Information access? Yes, that’s good, on the whole, But, alas, we can see that misinformation and disinformation proliferates just as well as valid information. I was particularly struck by seeing this unfold in the Twitter responses to the Quebec shootings of 29th January, with false information repeated and embellished to meet the need for facts to suit pre-determined conclusions. Over fifteen years ago, Lyn Robinson and I argued, in a paper on libraries and open society, that providing a ‘free flow of information’, with access to all available and relevant sources, is necessary but not sufficient to support an open and democratic society. While only this month, a paper in The Information Society argues cogently that providing access to the ‘right’ information does not in itself bring about desirable policy outcomes. It’s also worth remembering that one of the few things that have been established beyond doubt by several decades of information behaviour research is that everyone – academics and politicians included – deal with information through satisficing and the principle of least effort.
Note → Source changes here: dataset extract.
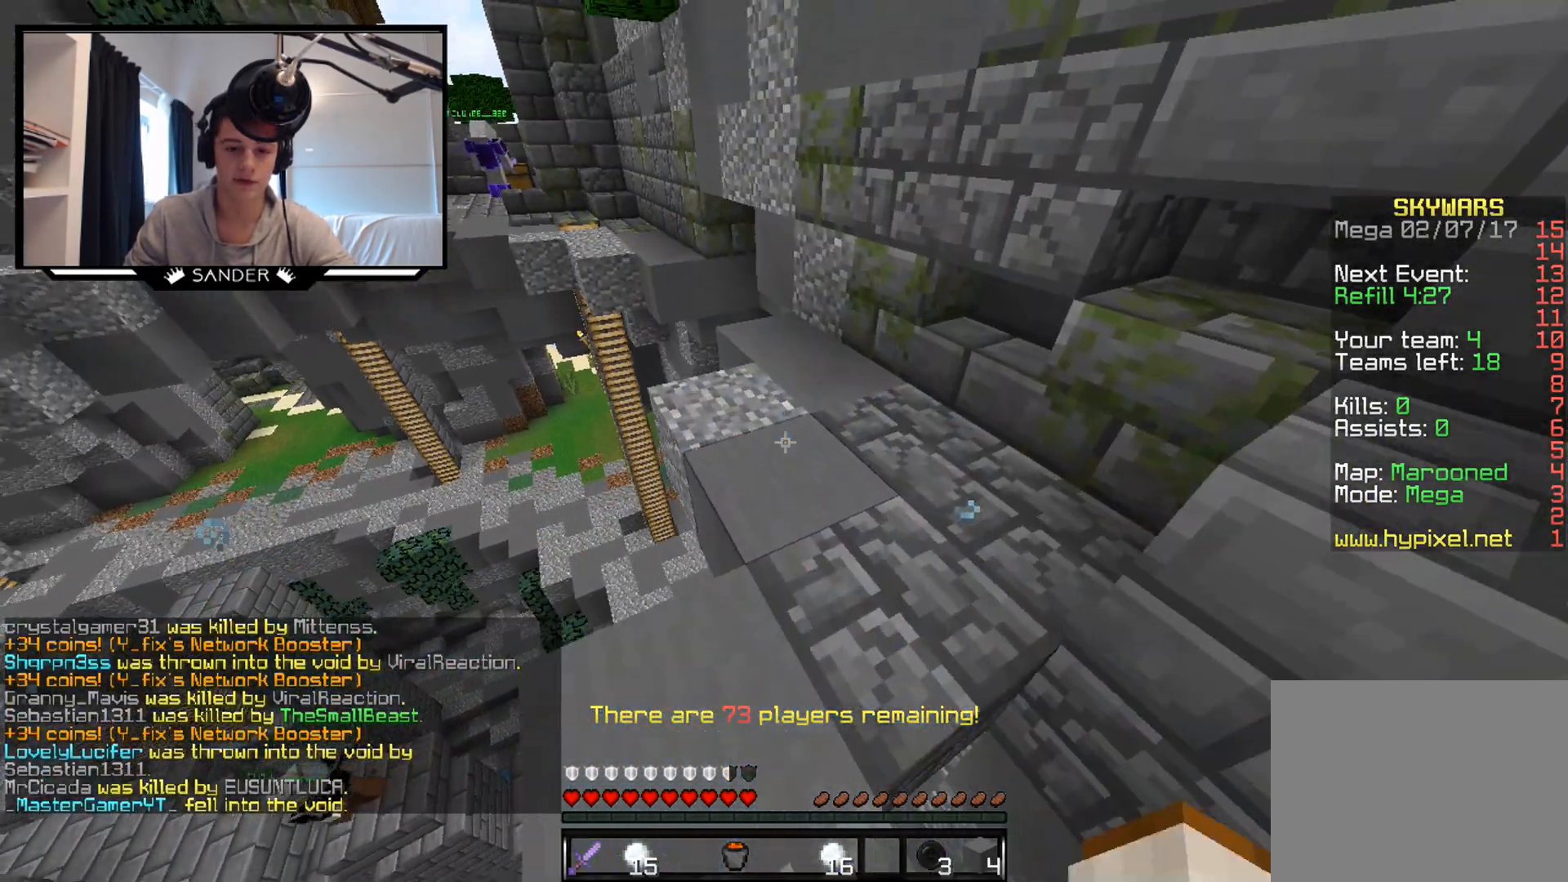
{"keys": ["w"], "mouse": [], "events": [[83, "mouse_left", "down"], [200, "mouse_left", "up"]]}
And what could involve less effort – physical, technical and mental – than getting from Twitter and Facebook a selection of news and information recommended to fit in with your prior beliefs.
So, what should we, the LIS profession and discipline, do now? I have no convincing answer; at least not one that offers an immediate quick-fix. Certainly, it will involve a combination of carrying on with our information access/literacy work, plus activities on a wider canvas, with a specific ethical commitment to opposing the post-fact/post-truth nexus. As Georgina Cronin says, in her wide-ranging analysis of what librarians can do in a post-truth society: “Educate. Vote. Protest. Whatever it is, do it”.
Perhaps one specific, and important, role for LIS, actually quite a traditional one, is to keep the information environment, or that part of it which may be to a degree under our influence if not control, in a clean, tidy and welcoming state. This will involve a variety of activities, from reporting abuse on social media, to helping to remove fake news, to adding citations to Wikipedia, and much more. In the new information environment this process, which Floridi has dubbed the moral duty to both clean and to restore the infosphere to a proper ethical status, is both very difficult and very important.